Search code examples
c#eventsconcurrencytask-parallel-libraryrace-condition

Race condition from long running task firing update events


My goal is to implement a concurrent method using event based asynchronous programming (EBAP) model, to handle status changes on a viewmodel. I have a long running task that is queued from the UI thread, using a RunNextItem method on a viewmodel class that looks like the DemoViewModel class below.

public class DemoViewModel
{
    private DemoRunClass DemoRunner;
    private ItemViewModel _currentlyRunningItem;

    /// <summary>
    /// Execute long running task on another thread.
    /// </summary>
    public async Task RunNextItem()
    {
        // get viewmodel of next item and create a command for it.
        var nextRunnableItemViewModel = GetNextItem();
        var runItemCommand = GenerateCommand(nextRunnableItemViewModel);

        // store the current item in local variable
        _currentlyRunningItem = nextRunnableItemViewModel;

        try
        {
            await DemoRunner.ExecuteLongRunningTask(
                runItemCommand, Dispatcher.CurrentDispatcher).ConfigureAwait(false);
        }
        catch (Exception ex)
        { ... }
        finally
        {
            // clear local variable
            _currentlyRunningItem = null;
        }
    }

    /// <summary>
    /// Handle updates from DemoRunner class
    /// </summary>
    private void OnUpdateEvent(object status)
    {
        if (status == "Method1 complete")
            _curentlyRunningItem.OnMethod1Complete();
        // ...
        else if (status == "All Complete")
            _curentlyRunningItem.OnAllComplete();
    }
}

The class that implements the long running task looks like:

public class DemoRunClass
{
    public event EventHandler<object> ExecutionUpdate;
    public Dispatcher EventDispatcher;

    public Task ExecuteLongRunningTask(object command, Dispatcher dispatcher)
    {
        EventDispatcher = dispatcher; // store dispatcher from UI thread

        return Task.Factory.StartNew(() =>
        {
            Method1(); // call UpdateEvent(method 1 complete)
            Method2(); // call UpdateEvent(method 2 complete).. etc
            Method3();
            Method4();
            Method5();
            UpdateEvent("All Complete");
        });
    }

    public void UpdateEvent(object status)
    {
        if (!EventDispatcher.CheckAccess())
            EventDispatcher.Invoke(new Action<object>(UpdateEvent), status);
        else
        {
            ExecutionUpdate?.Invoke(null, status);
        }
    }

    private void Method1()
    {
        // do some work ..
        UpdateEvent("Method1 complete");
    }

    // ... 
}

The idea is that the DemoViewModel class stores a local instance of the ItemViewModel of the object that is to be "run". The execution of the "run" is handled in the DemoRunClass which simply executes a number of methods, each of which will raise an event to signal the progress/status of the task. When it is complete, it fires the same event again with a "Complete" status. The task is awaited by the DemoViewModel, after which it sets the _currentlyRunningItem field to null;

The event handler in DemoViewModel handles these status events and updates the _currentlyRunningItem viewmodel accordingly. The dispatcher from the UI thread is passed in as a parameter so the event updates can be handled back on the UI thread.

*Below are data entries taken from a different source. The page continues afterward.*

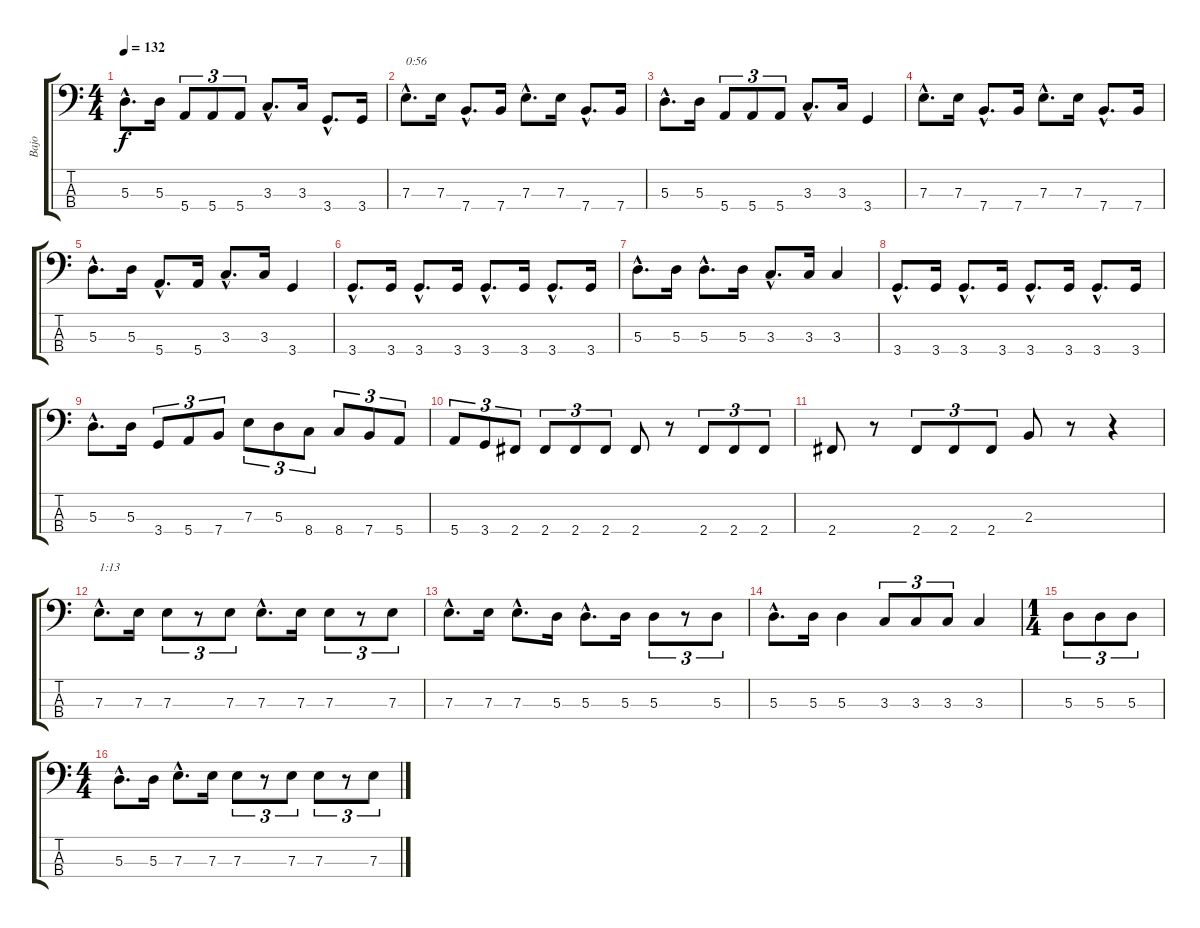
\track ("Bajo" "Bajo") {instrument electricbassfinger}
\staff {score tabs}
\tuning (G2 D2 A1 E1) {hide}
\ts (4 4)
\tempo 132
\clef f4
\ks c
5.3{hac}.8{d dy f} 5.3.16 5.4.8{tu (3 2)} 5.4.8{tu (3 2)} 5.4.8{tu (3 2)} 3.3{hac}.8{d} 3.3.16 3.4{hac}.8{d} 3.4.16 |
7.3{hac}.8{d txt "0:56"} 7.3.16 7.4{hac}.8{d} 7.4.16 7.3{hac}.8{d} 7.3.16 7.4{hac}.8{d} 7.4.16 |
5.3{hac}.8{d} 5.3.16 5.4.8{tu (3 2)} 5.4.8{tu (3 2)} 5.4.8{tu (3 2)} 3.3{hac}.8{d} 3.3.16 3.4.4 |
7.3{hac}.8{d} 7.3.16 7.4{hac}.8{d} 7.4.16 7.3{hac}.8{d} 7.3.16 7.4{hac}.8{d} 7.4.16 |
5.3{hac}.8{d} 5.3.16 5.4{hac}.8{d} 5.4.16 3.3{hac}.8{d} 3.3.16 3.4.4 |
3.4{hac}.8{d} 3.4.16 3.4{hac}.8{d} 3.4.16 3.4{hac}.8{d} 3.4.16 3.4{hac}.8{d} 3.4.16 |
5.3{hac}.8{d} 5.3.16 5.3{hac}.8{d} 5.3.16 3.3{hac}.8{d} 3.3.16 3.3.4 |
3.4{hac}.8{d} 3.4.16 3.4{hac}.8{d} 3.4.16 3.4{hac}.8{d} 3.4.16 3.4{hac}.8{d} 3.4.16 |
5.3{hac}.8{d} 5.3.16 3.4.8{tu (3 2)} 5.4.8{tu (3 2)} 7.4.8{tu (3 2)} 7.3.8{tu (3 2)} 5.3.8{tu (3 2)} 8.4.8{tu (3 2)} 8.4.8{tu (3 2)} 7.4.8{tu (3 2)} 5.4.8{tu (3 2)} |
5.4.8{tu (3 2)} 3.4.8{tu (3 2)} 2.4.8{tu (3 2)} 2.4.8{tu (3 2)} 2.4.8{tu (3 2)} 2.4.8{tu (3 2)} 2.4.8 r.8 2.4.8{tu (3 2)} 2.4.8{tu (3 2)} 2.4.8{tu (3 2)} |
2.4.8 r.8 2.4.8{tu (3 2)} 2.4.8{tu (3 2)} 2.4.8{tu (3 2)} 2.3.8 r.8 r.4 |
7.3{hac}.8{d txt "1:13"} 7.3.16 7.3.8{tu (3 2)} r.8{tu (3 2)} 7.3.8{tu (3 2)} 7.3{hac}.8{d} 7.3.16 7.3.8{tu (3 2)} r.8{tu (3 2)} 7.3.8{tu (3 2)} |
7.3{hac}.8{d} 7.3.16 7.3{hac}.8{d} 5.3.16 5.3{hac}.8{d} 5.3.16 5.3.8{tu (3 2)} r.8{tu (3 2)} 5.3.8{tu (3 2)} |
5.3{hac}.8{d} 5.3.16 5.3.4 3.3.8{tu (3 2)} 3.3.8{tu (3 2)} 3.3.8{tu (3 2)} 3.3.4 |
\ts (1 4)
5.3.8{tu (3 2)} 5.3.8{tu (3 2)} 5.3.8{tu (3 2)} |
\ts (4 4)
5.3{hac}.8{d} 5.3.16 7.3{hac}.8{d} 7.3.16 7.3.8{tu (3 2)} r.8{tu (3 2)} 7.3.8{tu (3 2)} 7.3.8{tu (3 2)} r.8{tu (3 2)} 7.3.8{tu (3 2)}
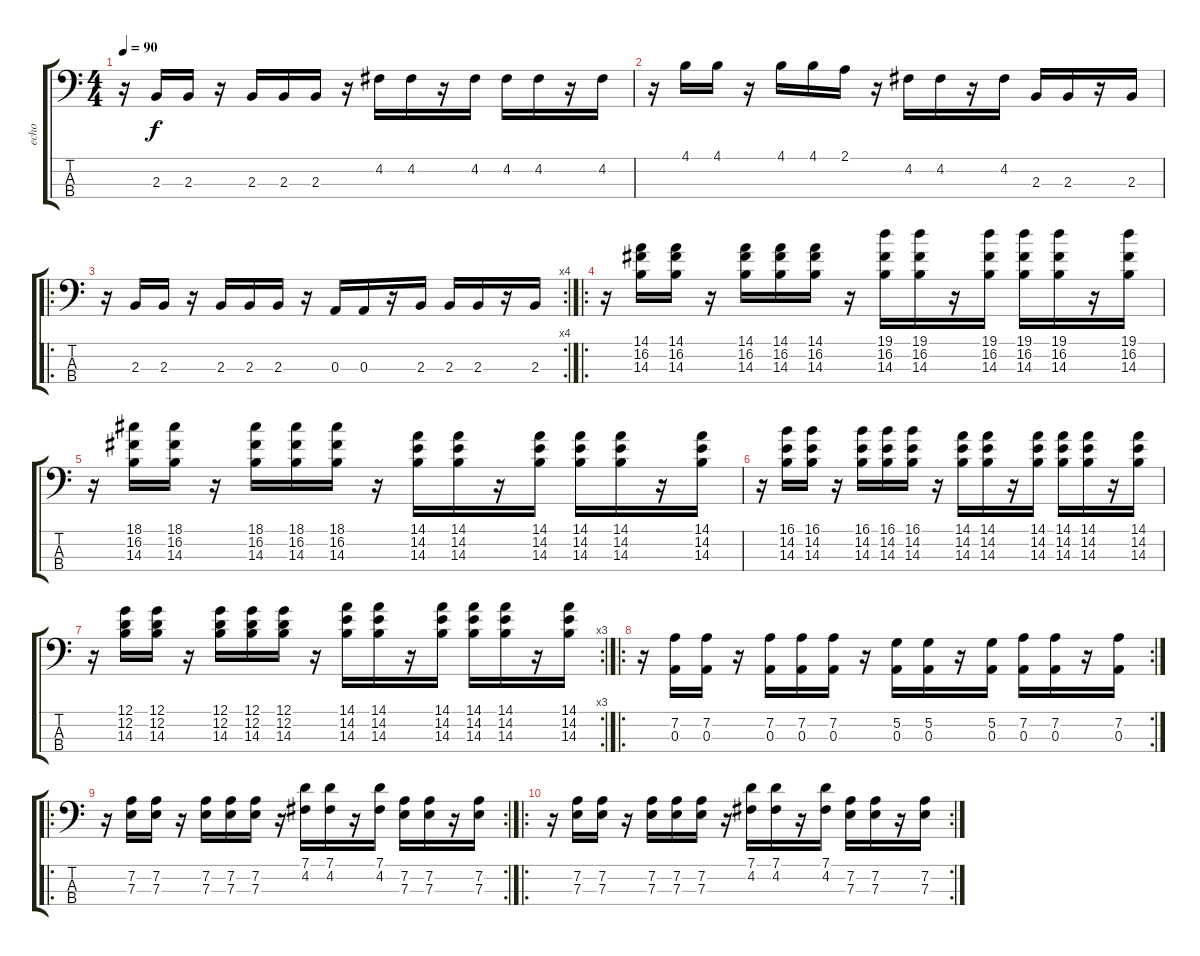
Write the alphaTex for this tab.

\track ("echo" "echo") {instrument synthbass2}
\staff {score tabs}
\tuning (G2 D2 A1 E1) {hide}
\ts (4 4)
\tempo 90
\clef f4
\ks c
r.16{dy f instrument synthbass2} 2.3.16 2.3.16 r.16 2.3.16 2.3.16 2.3.16 r.16 4.2.16 4.2.16 r.16 4.2.16 4.2.16 4.2.16 r.16 4.2.16 |
r.16 4.1.16 4.1.16 r.16 4.1.16 4.1.16 2.1.16 r.16 4.2.16 4.2.16 r.16 4.2.16 2.3.16 2.3.16 r.16 2.3.16 |
\ro
\rc 4
r.16 2.3.16 2.3.16 r.16 2.3.16 2.3.16 2.3.16 r.16 0.3.16 0.3.16 r.16 2.3.16 2.3.16 2.3.16 r.16 2.3.16 |
\ro
r.16 (14.1 16.2 14.3).16 (14.1 16.2 14.3).16 r.16 (14.1 16.2 14.3).16 (14.1 16.2 14.3).16 (14.1 16.2 14.3).16 r.16 (19.1 16.2 14.3).16 (19.1 16.2 14.3).16 r.16 (19.1 16.2 14.3).16 (19.1 16.2 14.3).16 (19.1 16.2 14.3).16 r.16 (19.1 16.2 14.3).16 |
r.16 (18.1 16.2 14.3).16 (18.1 16.2 14.3).16 r.16 (18.1 16.2 14.3).16 (18.1 16.2 14.3).16 (18.1 16.2 14.3).16 r.16 (14.1 14.2 14.3).16 (14.1 14.2 14.3).16 r.16 (14.1 14.2 14.3).16 (14.1 14.2 14.3).16 (14.1 14.2 14.3).16 r.16 (14.1 14.2 14.3).16 |
r.16 (16.1 14.2 14.3).16 (16.1 14.2 14.3).16 r.16 (16.1 14.2 14.3).16 (16.1 14.2 14.3).16 (16.1 14.2 14.3).16 r.16 (14.1 14.2 14.3).16 (14.1 14.2 14.3).16 r.16 (14.1 14.2 14.3).16 (14.1 14.2 14.3).16 (14.1 14.2 14.3).16 r.16 (14.1 14.2 14.3).16 |
\rc 3
r.16 (12.1 12.2 14.3).16 (12.1 12.2 14.3).16 r.16 (12.1 12.2 14.3).16 (12.1 12.2 14.3).16 (12.1 12.2 14.3).16 r.16 (14.1 14.2 14.3).16 (14.1 14.2 14.3).16 r.16 (14.1 14.2 14.3).16 (14.1 14.2 14.3).16 (14.1 14.2 14.3).16 r.16 (14.1 14.2 14.3).16 |
\ro
\rc 2
r.16 (7.2 0.3).16 (7.2 0.3).16 r.16 (7.2 0.3).16 (7.2 0.3).16 (7.2 0.3).16 r.16 (5.2 0.3).16 (5.2 0.3).16 r.16 (5.2 0.3).16 (7.2 0.3).16 (7.2 0.3).16 r.16 (7.2 0.3).16 |
\ro
\rc 2
r.16 (7.2 7.3).16 (7.2 7.3).16 r.16 (7.2 7.3).16 (7.2 7.3).16 (7.2 7.3).16 r.16 (7.1 4.2).16 (7.1 4.2).16 r.16 (7.1 4.2).16 (7.2 7.3).16 (7.2 7.3).16 r.16 (7.2 7.3).16 |
\ro
\rc 2
r.16 (7.2 7.3).16 (7.2 7.3).16 r.16 (7.2 7.3).16 (7.2 7.3).16 (7.2 7.3).16 r.16 (7.1 4.2).16 (7.1 4.2).16 r.16 (7.1 4.2).16 (7.2 7.3).16 (7.2 7.3).16 r.16 (7.2 7.3).16
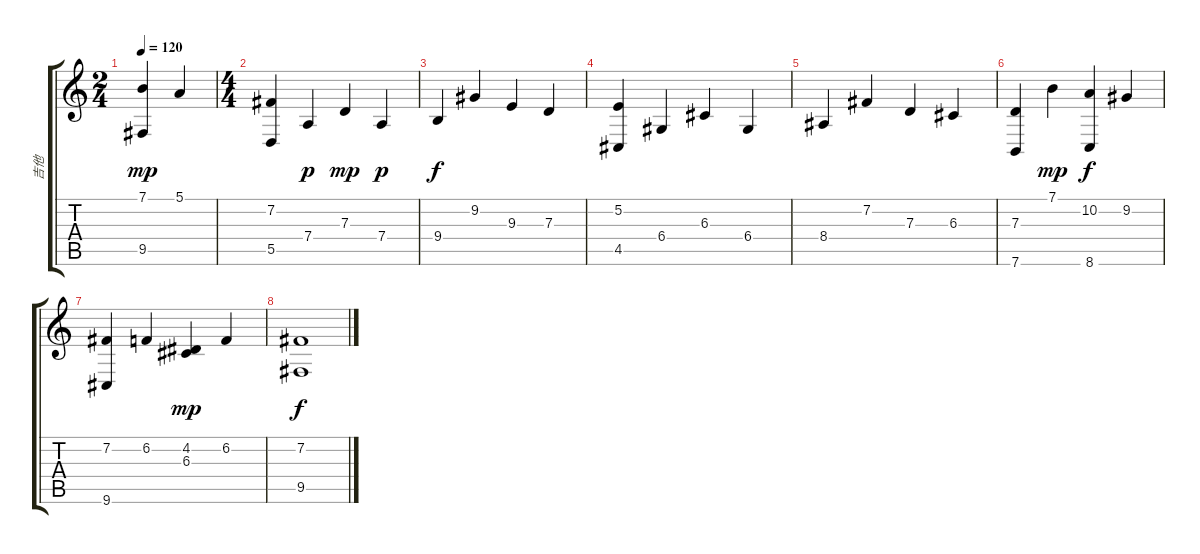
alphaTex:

\track ("吉他" "吉他") {instrument acousticgrandpiano}
\staff {score tabs}
\tuning (E4 B3 G3 D3 A2 E2) {hide}
\ts (2 4)
\tempo 120
\clef g2
\ks c
(7.1 9.5).4{dy mp} 5.1.4 |
\ts (4 4)
(7.2 5.5).4 7.4.4{dy p} 7.3.4{dy mp} 7.4.4{dy p} |
9.4.4{dy f} 9.2.4 9.3.4 7.3.4 |
(5.2 4.5).4 6.4.4 6.3.4 6.4.4 |
8.4.4 7.2.4 7.3.4 6.3.4 |
(7.3 7.6).4 7.1.4{dy mp} (10.2 8.6).4{dy f} 9.2.4 |
(7.2 9.6).4 6.2.4 (4.2 6.3).4{dy mp} 6.2.4 |
(7.2 9.5).1{dy f}
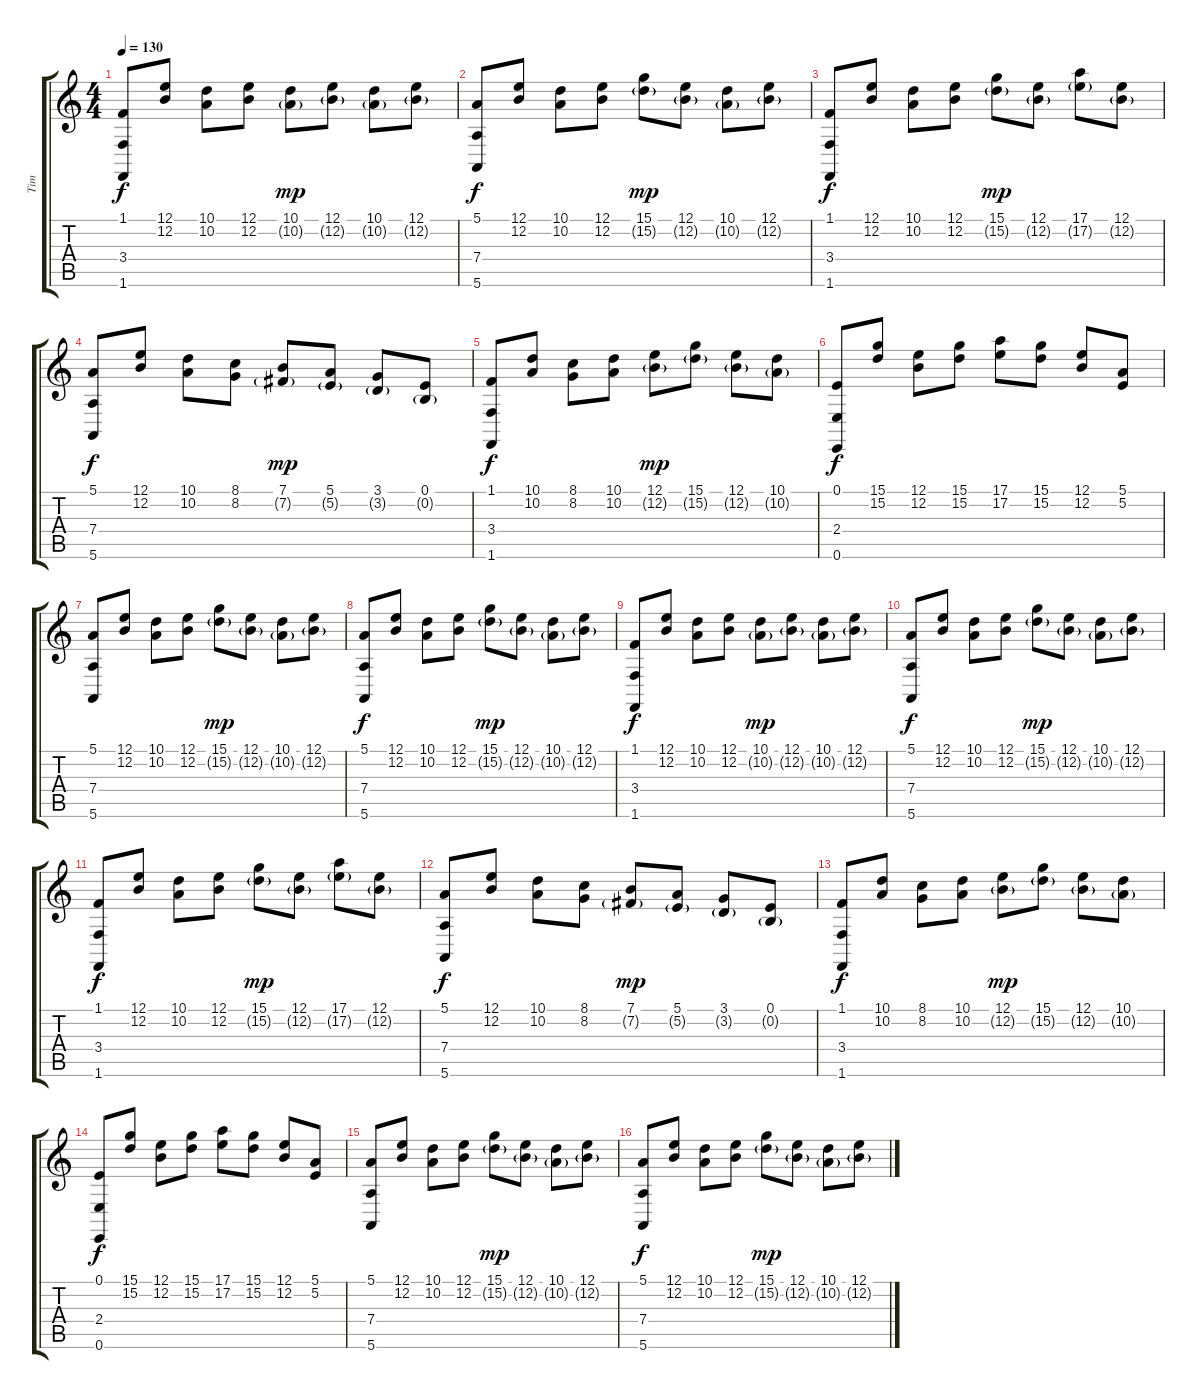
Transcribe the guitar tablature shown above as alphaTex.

\track ("Tim" "Tim") {instrument koto}
\staff {score tabs}
\tuning (E4 B3 G3 D3 A2 E2) {hide}
\ts (4 4)
\tempo 130
\clef g2
\ks c
(1.1 3.4 1.6).8{dy f} (12.1 12.2).8 (10.1 10.2).8 (12.1 12.2).8 (10.1 10.2{g}).8{dy mp} (12.1 12.2{g}).8 (10.1 10.2{g}).8 (12.1 12.2{g}).8 |
(5.1 7.4 5.6).8{dy f} (12.1 12.2).8 (10.1 10.2).8 (12.1 12.2).8 (15.1 15.2{g}).8{dy mp} (12.1 12.2{g}).8 (10.1 10.2{g}).8 (12.1 12.2{g}).8 |
(1.1 3.4 1.6).8{dy f} (12.1 12.2).8 (10.1 10.2).8 (12.1 12.2).8 (15.1 15.2{g}).8{dy mp} (12.1 12.2{g}).8 (17.1 17.2{g}).8 (12.1 12.2{g}).8 |
(5.1 7.4 5.6).8{dy f} (12.1 12.2).8 (10.1 10.2).8 (8.1 8.2).8 (7.1 7.2{g}).8{dy mp} (5.1 5.2{g}).8 (3.1 3.2{g}).8 (0.1 0.2{g}).8 |
(1.1 3.4 1.6).8{dy f} (10.1 10.2).8 (8.1 8.2).8 (10.1 10.2).8 (12.1 12.2{g}).8{dy mp} (15.1 15.2{g}).8 (12.1 12.2{g}).8 (10.1 10.2{g}).8 |
(0.1 2.4 0.6).8{dy f} (15.1 15.2).8 (12.1 12.2).8 (15.1 15.2).8 (17.1 17.2).8 (15.1 15.2).8 (12.1 12.2).8 (5.1 5.2).8 |
(5.1 7.4 5.6).8 (12.1 12.2).8 (10.1 10.2).8 (12.1 12.2).8 (15.1 15.2{g}).8{dy mp} (12.1 12.2{g}).8 (10.1 10.2{g}).8 (12.1 12.2{g}).8 |
(5.1 7.4 5.6).8{dy f} (12.1 12.2).8 (10.1 10.2).8 (12.1 12.2).8 (15.1 15.2{g}).8{dy mp} (12.1 12.2{g}).8 (10.1 10.2{g}).8 (12.1 12.2{g}).8 |
(1.1 3.4 1.6).8{dy f} (12.1 12.2).8 (10.1 10.2).8 (12.1 12.2).8 (10.1 10.2{g}).8{dy mp} (12.1 12.2{g}).8 (10.1 10.2{g}).8 (12.1 12.2{g}).8 |
(5.1 7.4 5.6).8{dy f} (12.1 12.2).8 (10.1 10.2).8 (12.1 12.2).8 (15.1 15.2{g}).8{dy mp} (12.1 12.2{g}).8 (10.1 10.2{g}).8 (12.1 12.2{g}).8 |
(1.1 3.4 1.6).8{dy f} (12.1 12.2).8 (10.1 10.2).8 (12.1 12.2).8 (15.1 15.2{g}).8{dy mp} (12.1 12.2{g}).8 (17.1 17.2{g}).8 (12.1 12.2{g}).8 |
(5.1 7.4 5.6).8{dy f} (12.1 12.2).8 (10.1 10.2).8 (8.1 8.2).8 (7.1 7.2{g}).8{dy mp} (5.1 5.2{g}).8 (3.1 3.2{g}).8 (0.1 0.2{g}).8 |
(1.1 3.4 1.6).8{dy f} (10.1 10.2).8 (8.1 8.2).8 (10.1 10.2).8 (12.1 12.2{g}).8{dy mp} (15.1 15.2{g}).8 (12.1 12.2{g}).8 (10.1 10.2{g}).8 |
(0.1 2.4 0.6).8{dy f} (15.1 15.2).8 (12.1 12.2).8 (15.1 15.2).8 (17.1 17.2).8 (15.1 15.2).8 (12.1 12.2).8 (5.1 5.2).8 |
(5.1 7.4 5.6).8 (12.1 12.2).8 (10.1 10.2).8 (12.1 12.2).8 (15.1 15.2{g}).8{dy mp} (12.1 12.2{g}).8 (10.1 10.2{g}).8 (12.1 12.2{g}).8 |
(5.1 7.4 5.6).8{dy f} (12.1 12.2).8 (10.1 10.2).8 (12.1 12.2).8 (15.1 15.2{g}).8{dy mp} (12.1 12.2{g}).8 (10.1 10.2{g}).8 (12.1 12.2{g}).8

The problem is: there is a race condition. The event for "All Complete" is invoked on the UI thread dispatcher, but then immediately after the await yields control back to the calling method, the finally block is hit and sets the current item to null, and then the OnUpdateEvent event handler will throw an exception trying to use the null current item field.

The MSDN docs for Dispatcher.Invoke claims it "Executes the specified delegate synchronously on the thread the Dispatcher is associated with." This does not align with my experience above, where it seems to invoke the delegate asynchronously and return before my eventhandler method is called. I have also tried using SyncronisationContext.Send() instead of the dispatcher, with the exact same result.

I'm starting to pull hairs here. Either Ι'm completely misunderstanding the meaning of "synchronous" or Ι'm doing something horribly wrong. How can I fix this problem and ensure the program executes the way I want it to, or is there a better solution than this?


Solution

  • Answer: The race condition was solved by removing the ".ConfigureAwait(false)" from the RunNextItem() method. I don't have a complete understanding of what was happening under the hood, but it seems that this was allowing immediate continuation on a different thread than the event handlers which in turn caused the race condition.